今日は短信にとどめますが、深作さんの演出は、シュトラウスが指環へのオマージュとして《ダナエの愛》を書いた、と思わせる演出になっています。神々から人間へ世界が渡される、というテーマを色濃く描く演出で、これはもうほとんど指環の世界観でした。第三幕のユピテルは、全くもってさすらい人ヴォータンでした。シュトラウスのパロディ精神をすくい取っているなあ、と感動です。

演出の深作健太さんのアフタートークも聴きましたが、いや、本当にオペラが好きで演出をやりたくて夢を掴んだ、ということだったようです。

というか本当に面白い演出でした。

<ここからさき、ネタバレ&ご覧になった方しかわからないはずです。すいません>

ざっと、思いついたことを書きなぐってみます。ブログじゃないな、これは。本当なら、誰かと話したいところですが、そういう知り合いがいない。。

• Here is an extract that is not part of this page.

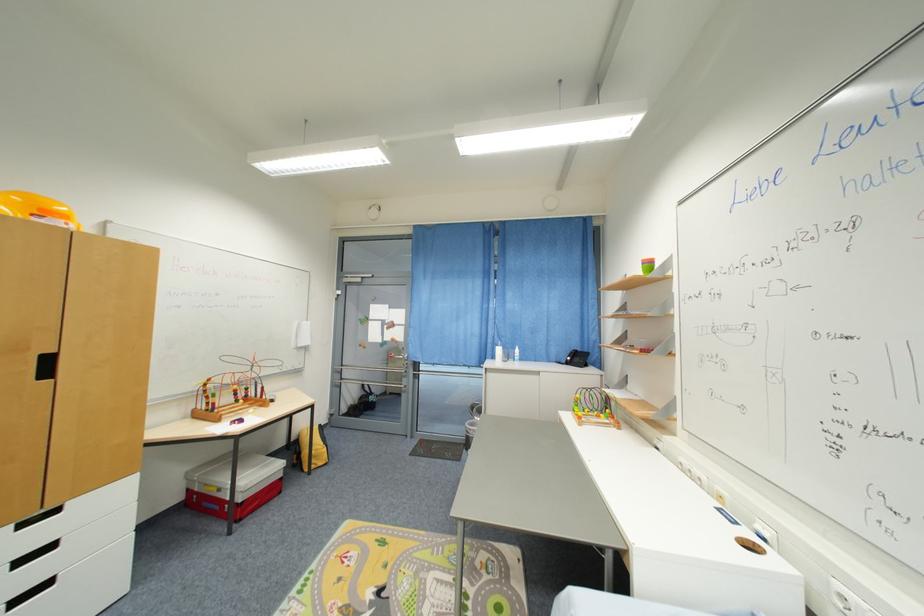
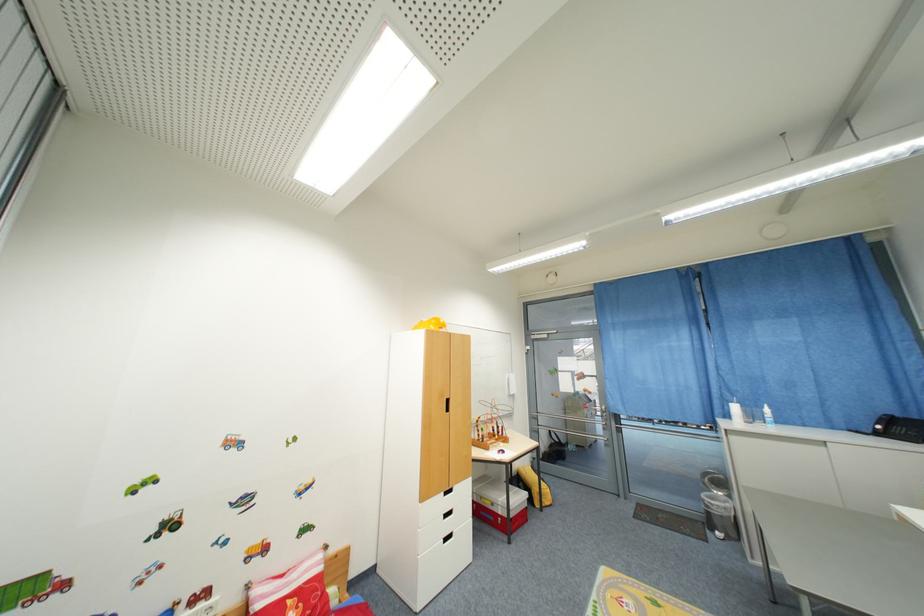
Question: The camera is either moving clockwise (left) or counter-clockwise (right) around the object. The first image is from the beginning of the video and the second image is from the end. Is the camera moving left or right when shooting the video?

Choices:
 (A) Left
 (B) Right

Answer: (B)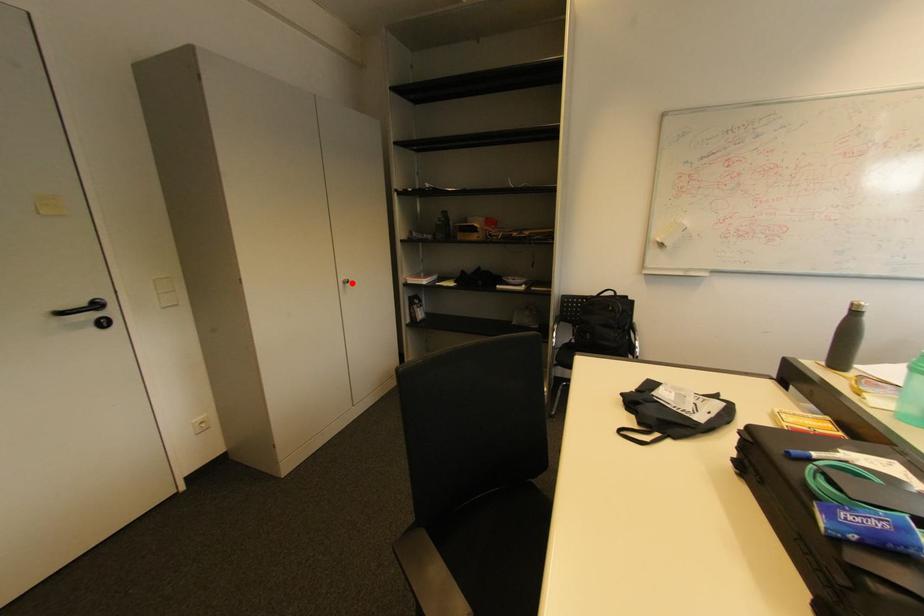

演出の深作健太さんが登壇したアフタートークでは、深作さんがコンヴィチュニーに影響を受けているというコメントがあり、それを受けて、今回の公演についても聴衆の質問の中からもコンヴィチュニー的な演出だ、というようなコメントが有りました。たしかに、コンヴィチュニーの《ばらの騎士》など、未来の暗い世界が舞台になっているということもありますし。

最初は、第三幕が急激に現代劇になってしまい、あまりの唐突感に驚いたのですが、劇が進むに連れて、第一幕から第二幕がダナエの夢で、第三幕が現実なのだ、という解釈なのか、というところで、なるほど、と思いました。

クリムトはダナエを題材とした絵を描いています。ミダス王は触れたものを黄金に変えるということで、このオペラのなかに通底する黄金のイメージ。ここから、クリムトの「ダナエ」につながり、クリムトが好んでつかった金のイメージに繋がり、ということで、クリムトのデザインが衣装に採用されていました。これも少しやり過ぎもあったんですが、その衣装を着ているのが4人王女で、彼女らは《トゥーランドット》のピン、ポン、パンのような位置づけですので、そうしたパロディ精神も面白いなあ、と思いました。

で、この四人の王女は、実際には三重唱なんだそうです。四人いるのに。私なりの持論はあるのですが、今回は一旦は伏せておきます。

また、第三幕最後において、ダナエが懐胎しているという読み替えなんですが、この衣装とメイクは完全にボッティチェリの「春」をモチーフにしています。これ、辻邦生の「春の戴冠」においては、懐胎しているシモネッタをモデルに描かれたもの、とされていますので、ここもとてもおもしろかったです。

短信になっていませんが、半分メモ的なエントリー。

で、指揮・オケ最高でした。シュトラウスは本当に素晴らしい。明日ももう少し書くかも。

では、おやすみなさい。グーテナハトです。